We built the fort over the course of three hours--shoveling, packing, shaping, digging. It felt so good to use my body to make something tangible. Just before lunch, we sat in the fort together drinking coffee and laughing like children. I have been reminded in the last few days why I came to Japan and have realized how much I have come to love this place. I can feel the sweetness of it in my heart, which will surely break when I leave. Somehow, I miss it already.

Wednesday February 2, 2005

Lazy evening

10:16 PM JST

I spent the evening reading in the comfiness of my home and nursing a sore back from the day's merrymaking. There is lots of snow here and lots of thoughts are bubbling in my head right now, so I promise a decent posting in the morning if I can find the time. Tomorrow is English Day at Shimanto, but there is a lot of snow in between the students and the school. Personally, I am knocking on wood for another snow day because, well, who wouldn't?

Tuesday February 1, 2005

Of Ice and Men

9:44 PM JST

Nothing great for you this evening, just some business to sort out:
To those of you concerned/interested/confused about the boys and emails post, don't worry. It was intended to be obscure and more as an instructional comment for the males who read this blog, as a favor to their love interests/significant others. (Don't be obscure like I was--just because I do it doesn't mean you should!) Everything is fine, I am not going crazy, and I am not upset.

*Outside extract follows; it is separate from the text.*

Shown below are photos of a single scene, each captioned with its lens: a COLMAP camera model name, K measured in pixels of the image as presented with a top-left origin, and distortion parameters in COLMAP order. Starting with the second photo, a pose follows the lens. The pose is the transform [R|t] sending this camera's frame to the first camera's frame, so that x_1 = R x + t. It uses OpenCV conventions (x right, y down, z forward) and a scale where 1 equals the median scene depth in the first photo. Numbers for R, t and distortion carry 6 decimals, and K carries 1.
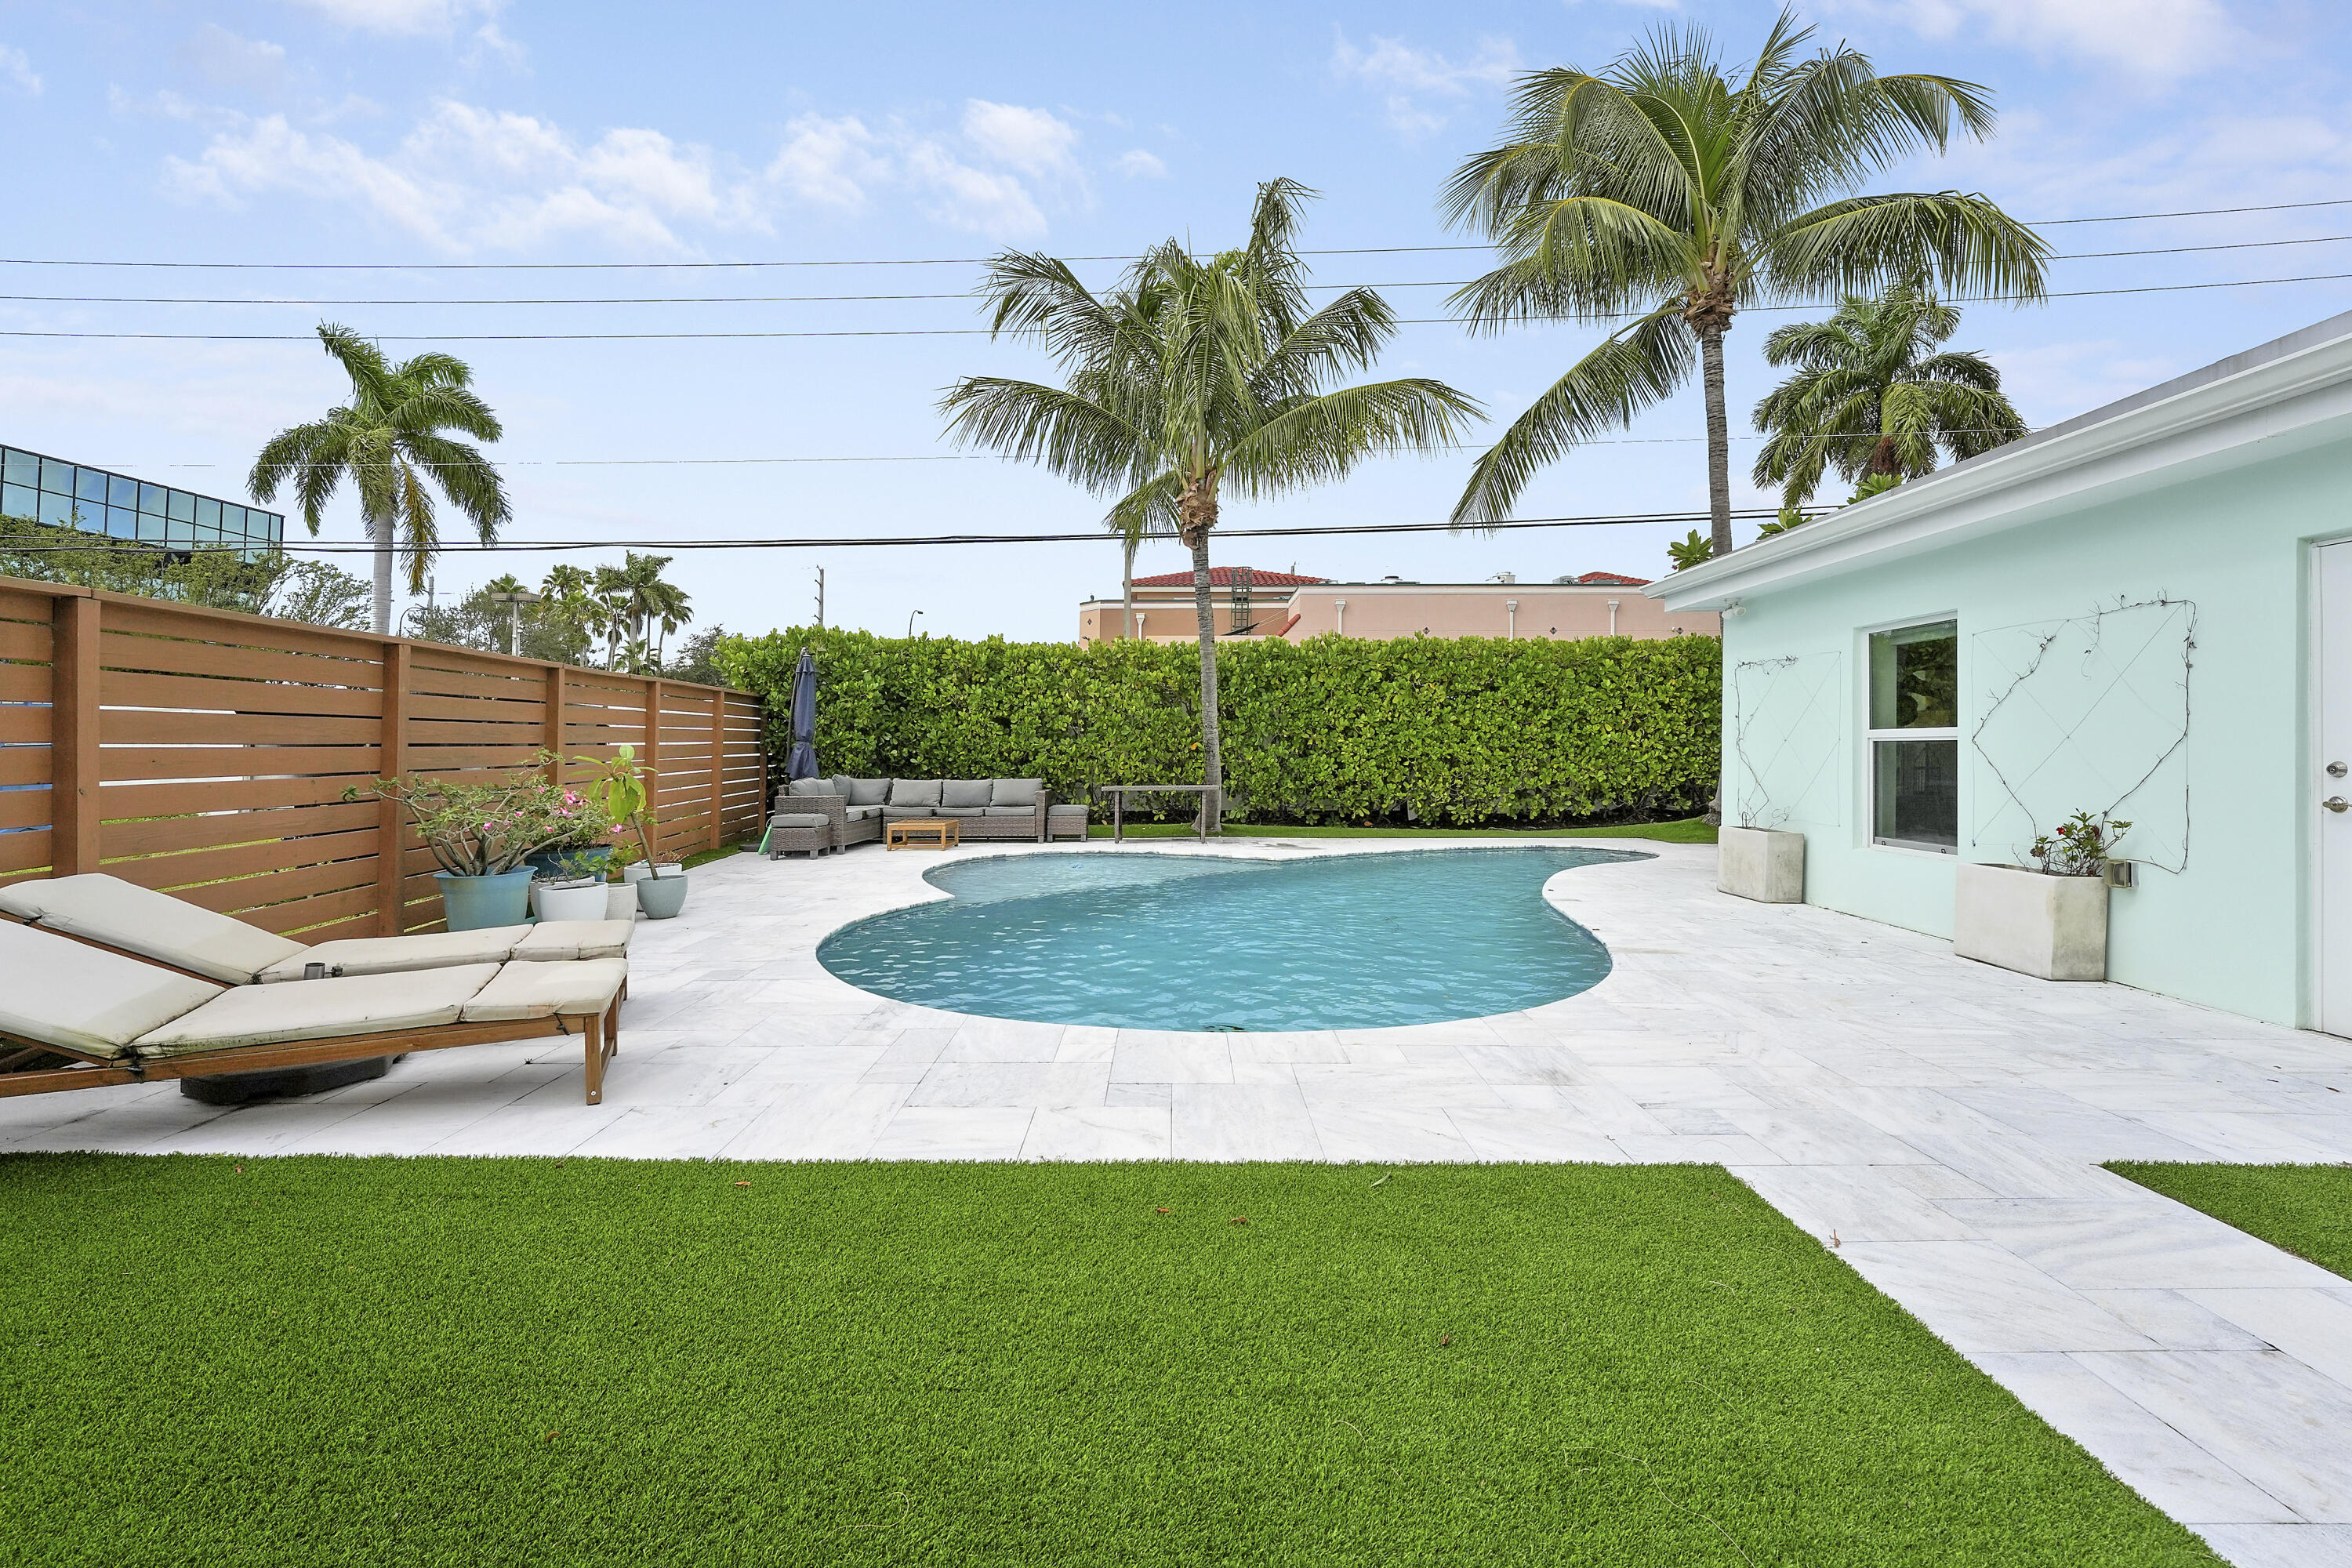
lens RADIAL K [[1005.5, 0, 1134.6], [0, 1005.5, 761.9], [0, 0, 1]] dist [-0.016351, -0.000088]
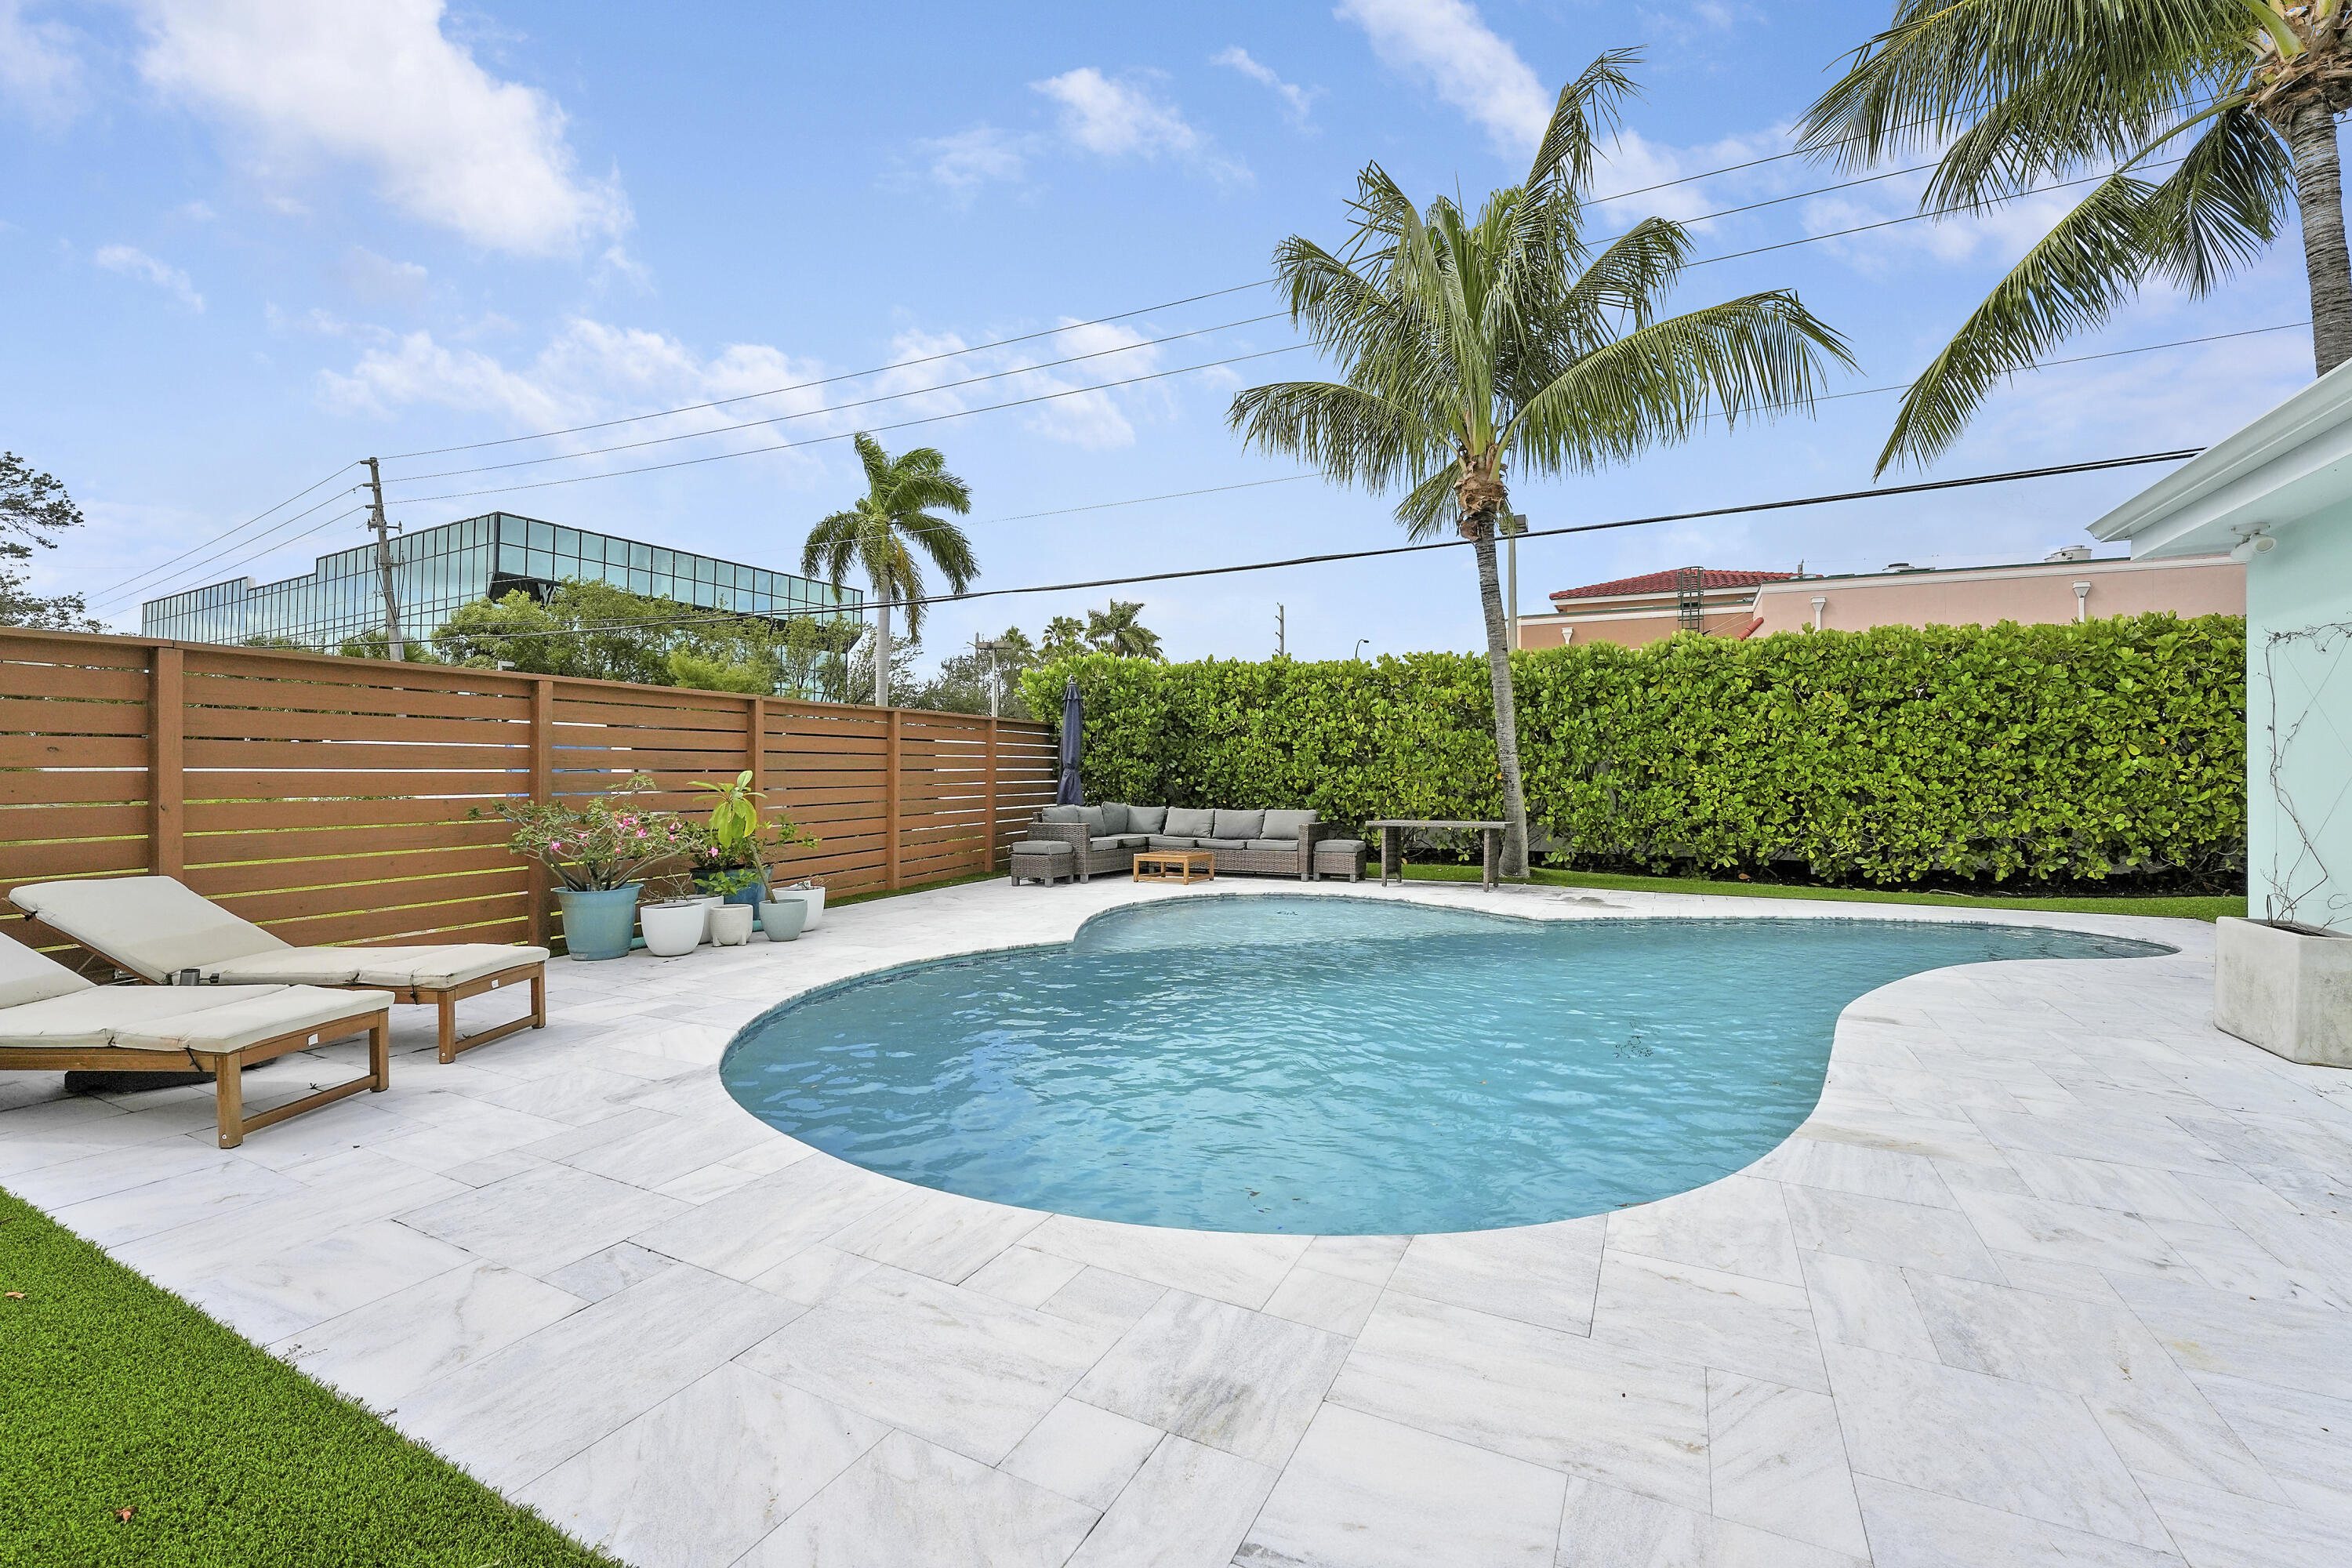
lens RADIAL K [[981.4, 0, 1176.6], [0, 981.4, 768.6], [0, 0, 1]] dist [-0.018296, 0.000770]
pose [[0.903046, 0.001702, -0.429540, 0.170025], [-0.010701, 0.999771, -0.018535, -0.002905], [0.429410, 0.021334, 0.902858, 0.144086]]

In other news, it snowed like hell today for the first time this winter (!) and Taisho is covered in a blanket of pure white ass. This is annoying. The softie in me likes the snow and took several pictures today while the grinch in me grumbled about frostbite. I promise to write something adequately romantic and sickening about the snow tomorrow if we don't have class. (Knock on wood!)

Monday January 31, 2005

Oh, and he wears a bowler hat

7:52 PM JST

Just when I hit my moment of deepest despair, when it seemed all the world, including tuk-tuk drivers and email-writing boys alike, hated my guts and wanted me to die, the unexpected happened:

Mike fucking posted a comment on my blog.

Many of you may not know Mike, who HASN'T UPDATED HIS OWN SITE since MAY of LAST fucking YEAR. Suffice to say that if you don't know Mike now, you probably never will. Allow me to paint you a picture in lieu of his own words: It is 3 AM. A tall, wiry man wearing jeans his mom picked out and the inevitable t-shirt bearing inscrutable geek inside jokes, sits intently at his homemade computer, joystick in hand, twitching his thumbs and laughing maniacally on occasion. He owns Buffy the Vampire Slayer and Cowboy Beebop. He makes really good baked salmon from his mother's recipe and has long red hair down to his ass. He likes cats but is allergic to them, so instead he makes small cat noises to the demise of the FREE FUCKING WORLD. This is no average Mike, people.

Even so, it may surprize you, dear readers, that I should be uplifted from the mire of this existence by so trifling a thing as a comment. In that case, let me inform you that it was for want of Mike's promised comments that I sought out enetation in the first place. The man begged me to provide a means by which he could shamelessly slather the internet with cynical exaggerations and really awful puns in response to the goings-on of my daily life. But his attentions could not be bought with mere PHP. No doubt Mike was busy selflessly spreading his omnipotent invective to others in need. Thus I wallowed in the scudge of my woeful persistence, posting day by day, hopeful for a morsel of wit or even a reproach to break the monotony--anything from clever procrastinatorial digits--in vain. Four months passed slowly as ever, each day twisting the knife until Glory of Glory and Saint of Saints, Mike spared a moment of his precious time to utter forth a satisfyingly ass-kissing comment, thereby saving himself from the guilt of my withering state. Finally.